Hunt recalls one memorable time the pharmacist and the bag made all the difference to a child in danger. “We had a child who arrived in the outpatient clinic not breathing. The outpatient code team responded immediately, but they were having difficulty with intubation because the child was waking up. When the Rapid Response Team arrived, the pharmacist had the appropriate drugs right there and was able to administer them quickly. We intubated the child in the outpatient clinic.”
Having a pharmacist available for pediatric Rapid Response Team calls or emergencies can be especially important because children’s medication needs are harder to anticipate than those of adults. “In adults, you can pre-prepare some meds for cardiac arrest,” says Hunt. “But because children come in so many sizes, you have to draw up the right dose for each child.”
Hunt says that one of the lessons this model has revealed in her hospital is that the majority of the drugs used on pediatric Rapid Response Team calls are not kept in the floors’ emergency drug boxes. “The pharmacist helps us get them quickly by bringing their bag or calling the pharmacy,” she says. And while she recognizes there may be a need to rethink what is stocked in the drug boxes, “the system we’ve developed is working.”

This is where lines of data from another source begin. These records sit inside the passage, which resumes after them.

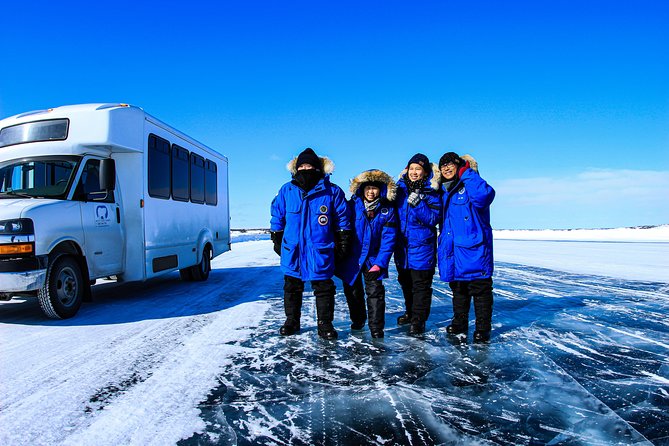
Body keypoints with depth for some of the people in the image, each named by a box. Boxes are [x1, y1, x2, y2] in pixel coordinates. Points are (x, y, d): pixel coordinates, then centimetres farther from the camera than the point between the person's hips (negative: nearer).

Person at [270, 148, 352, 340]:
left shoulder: (332, 191, -4)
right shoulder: (286, 191, 2)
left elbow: (342, 219, 5)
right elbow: (277, 217, 12)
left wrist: (343, 240, 4)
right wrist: (277, 240, 13)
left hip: (320, 252, -2)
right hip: (292, 251, 2)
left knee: (324, 288, 6)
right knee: (291, 287, 14)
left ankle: (325, 324, 20)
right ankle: (292, 321, 31)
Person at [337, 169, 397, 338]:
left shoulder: (387, 210, -6)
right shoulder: (353, 205, -7)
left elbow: (388, 239, -9)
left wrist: (380, 263, -15)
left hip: (373, 259, -1)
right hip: (351, 258, 1)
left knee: (375, 291, -5)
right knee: (352, 291, 14)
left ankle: (376, 327, 6)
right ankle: (358, 320, 36)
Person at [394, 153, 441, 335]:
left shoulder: (431, 193, -7)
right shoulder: (400, 189, 7)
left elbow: (433, 219, -16)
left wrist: (417, 204, -26)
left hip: (422, 246, -5)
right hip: (402, 245, 6)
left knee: (421, 284, -2)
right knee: (405, 282, 18)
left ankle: (418, 320, 8)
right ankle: (410, 312, 35)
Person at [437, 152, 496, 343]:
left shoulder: (470, 186, -7)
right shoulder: (443, 191, 14)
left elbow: (485, 194, -30)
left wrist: (467, 174, -18)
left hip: (473, 248, -7)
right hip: (451, 250, 7)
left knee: (480, 289, 1)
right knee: (457, 289, 17)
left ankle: (483, 328, 11)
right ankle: (459, 323, 30)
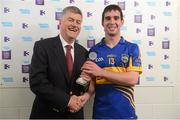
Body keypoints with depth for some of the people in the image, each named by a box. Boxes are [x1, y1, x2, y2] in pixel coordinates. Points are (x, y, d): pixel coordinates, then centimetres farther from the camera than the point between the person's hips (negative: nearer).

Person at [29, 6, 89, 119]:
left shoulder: (83, 52, 3)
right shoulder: (42, 46, -10)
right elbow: (37, 82, -18)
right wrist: (66, 100, -20)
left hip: (74, 113, 4)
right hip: (46, 113, -4)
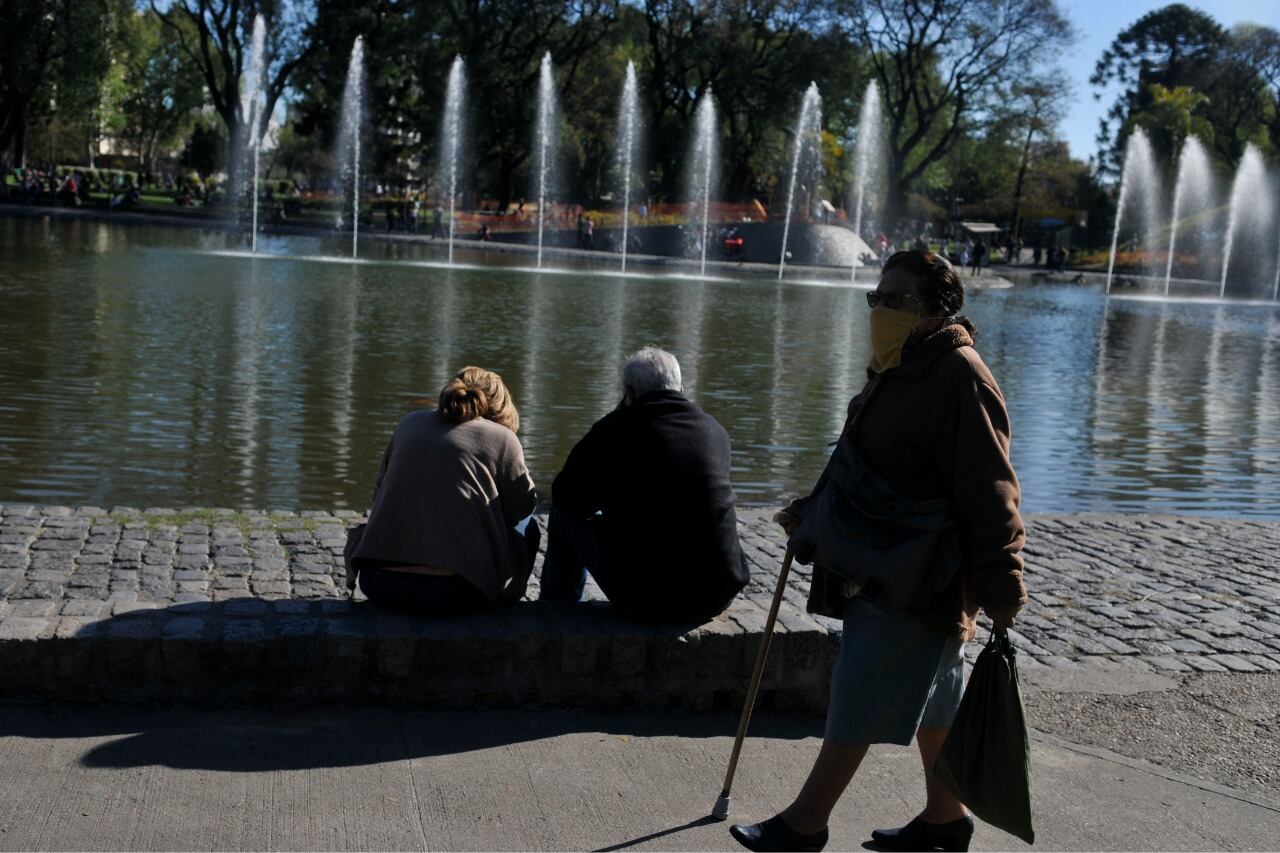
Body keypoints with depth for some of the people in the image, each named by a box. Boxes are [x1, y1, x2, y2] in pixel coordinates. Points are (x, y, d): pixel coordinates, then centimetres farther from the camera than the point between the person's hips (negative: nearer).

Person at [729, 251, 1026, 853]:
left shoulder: (960, 379, -19)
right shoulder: (897, 370, 12)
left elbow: (989, 493, -22)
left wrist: (1000, 592, -23)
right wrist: (812, 509, 22)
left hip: (916, 578, -10)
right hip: (883, 569, 10)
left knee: (859, 697, -3)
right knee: (931, 698, 18)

Nurses and pharmacists now have a stronger relationship, says Hunt, because of the Rapid Response Teams. “Nurses appreciate that pharmacists make all sorts of interventions go more smoothly. And pharmacists have a better understanding of issues that arise at the bedside, instead of just being on the receiving end of an urgent demand for a drug. It’s been a great model for us, for both clinical and staff-related reasons.”
Despite the benefits of this improved collaboration, the industry faces some significant challenges. There aren’t enough hospital pharmacists available to meet current demand, and those working are often stretched thin. Yet as evidence mounts that patients are safer when pharmacists are an active part of care teams — beyond their involvement in medication reconciliation and preventing harm from high-alert medications — hospitals, notes IHI’s Frank Federico, will need to be responsive and inventive. “Each hospital has to define the role of the pharmacist on the team in ways that make the best use of this resource.”